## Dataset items
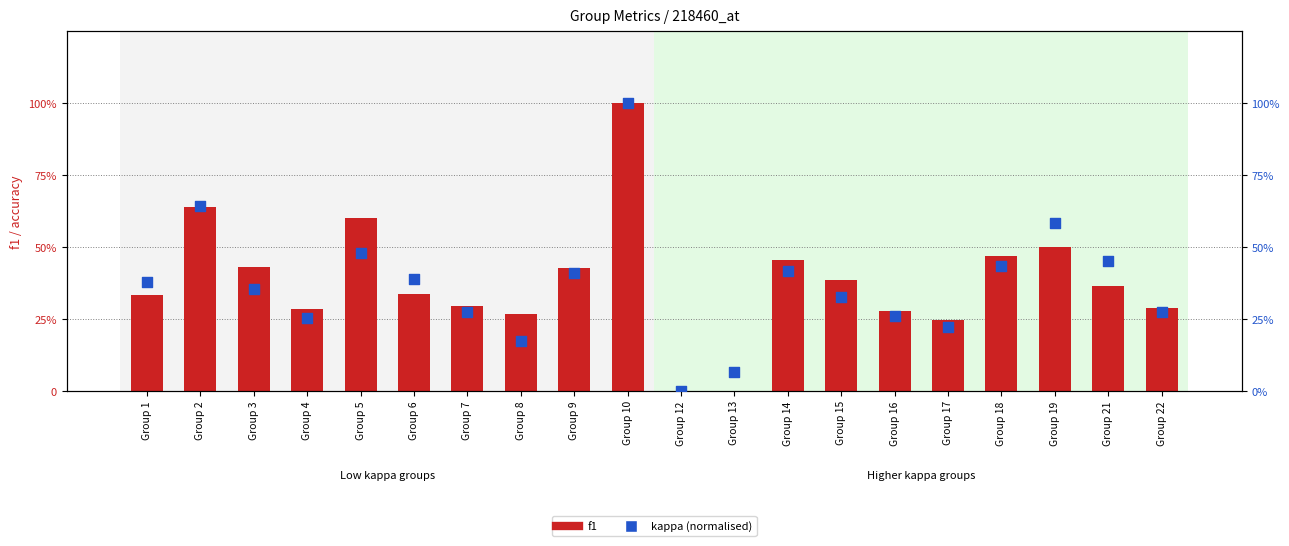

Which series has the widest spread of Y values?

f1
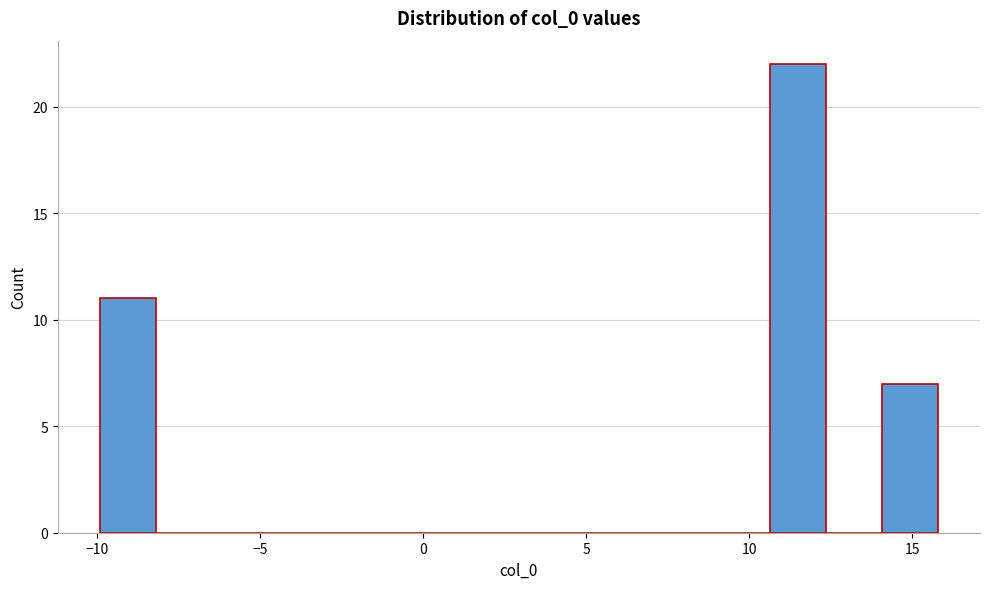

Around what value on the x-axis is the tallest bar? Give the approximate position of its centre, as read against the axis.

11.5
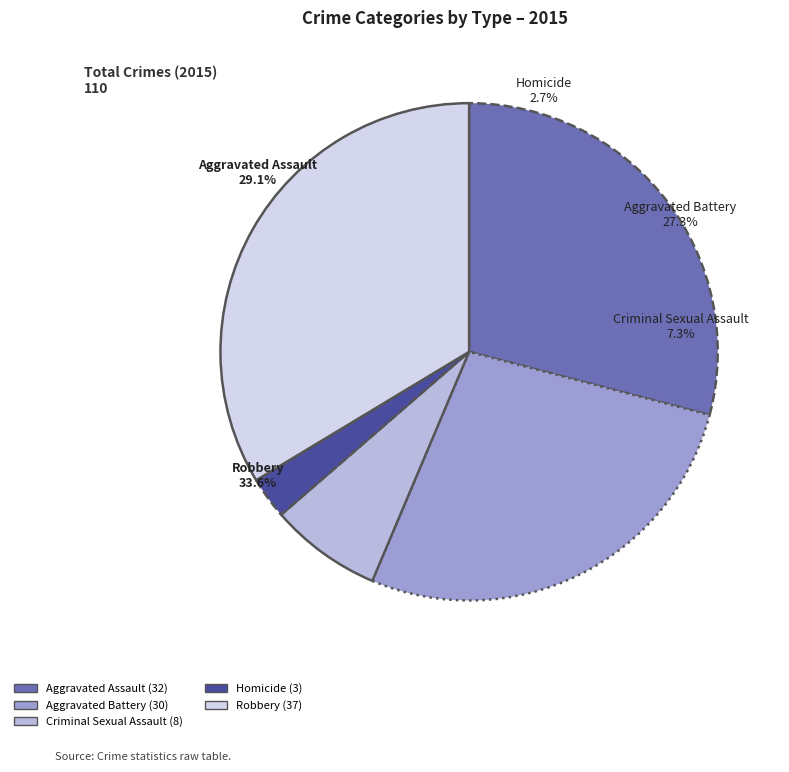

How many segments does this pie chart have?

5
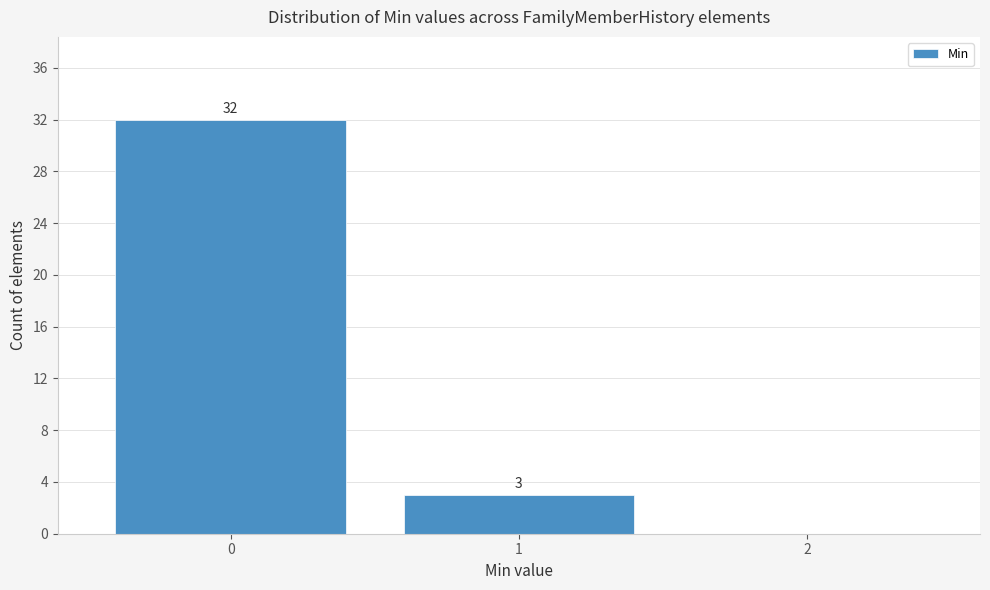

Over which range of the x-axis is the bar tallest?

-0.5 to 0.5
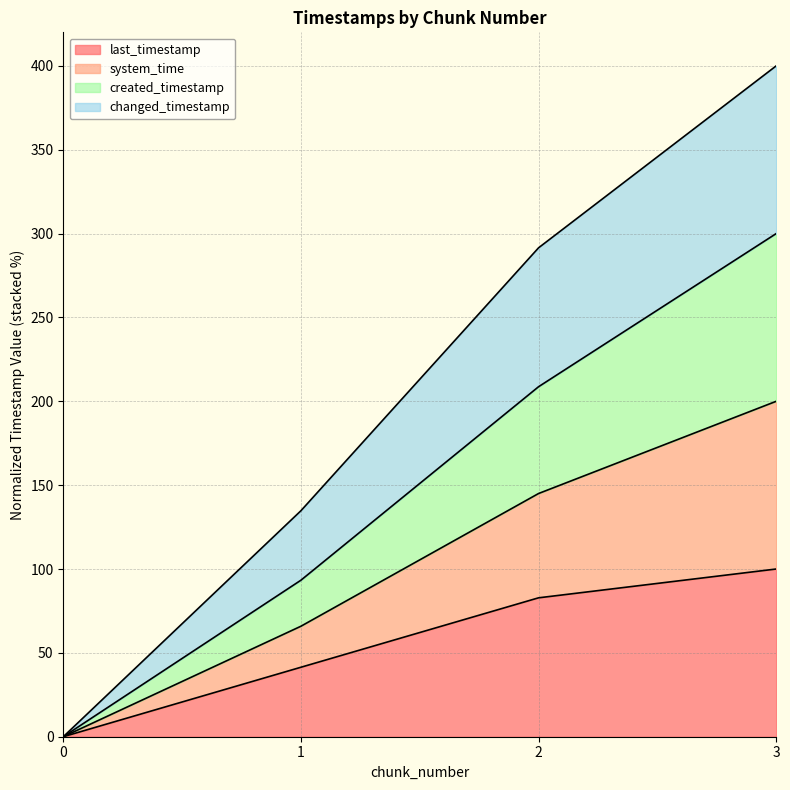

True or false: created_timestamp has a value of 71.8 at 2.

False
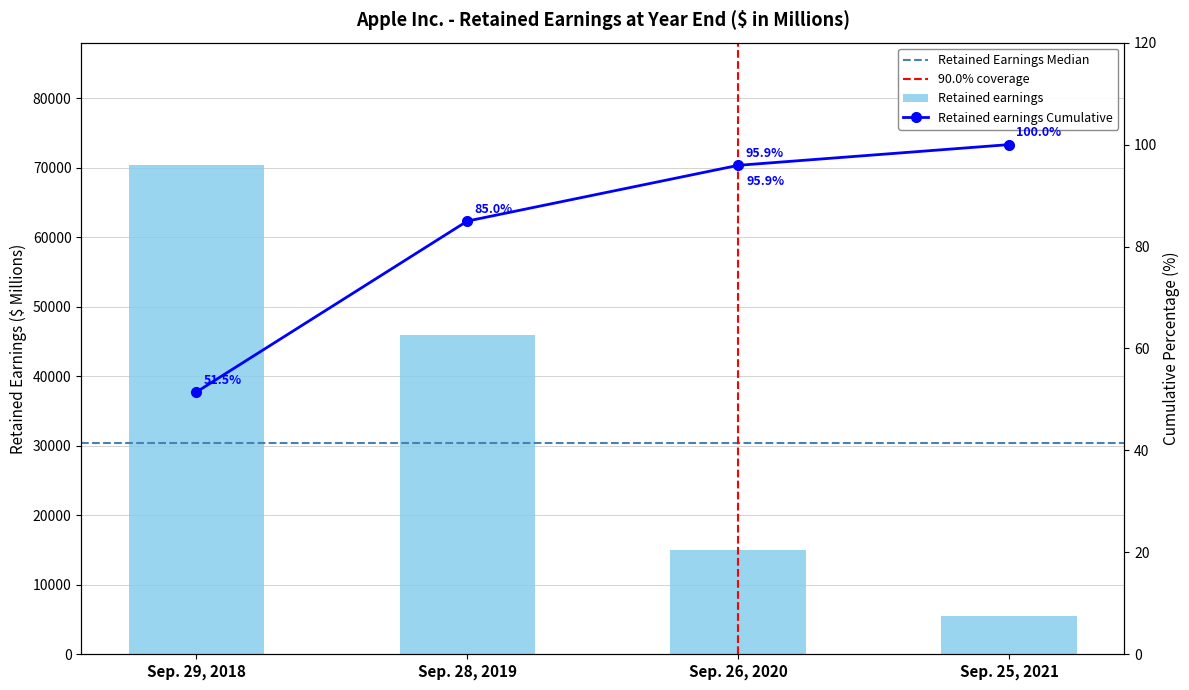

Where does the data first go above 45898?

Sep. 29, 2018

## Directions
Pull every line of text out of the listing above and reproduce each one word for word. Leave the pictures out.

## Output for this task
Which series has the widest spread of Y values?

f1

Around what value on the x-axis is the tallest bar? Give the approximate position of its centre, as read against the axis.

11.5

How many segments does this pie chart have?

5

Over which range of the x-axis is the bar tallest?

-0.5 to 0.5

True or false: created_timestamp has a value of 71.8 at 2.

False

Where does the data first go above 45898?

Sep. 29, 2018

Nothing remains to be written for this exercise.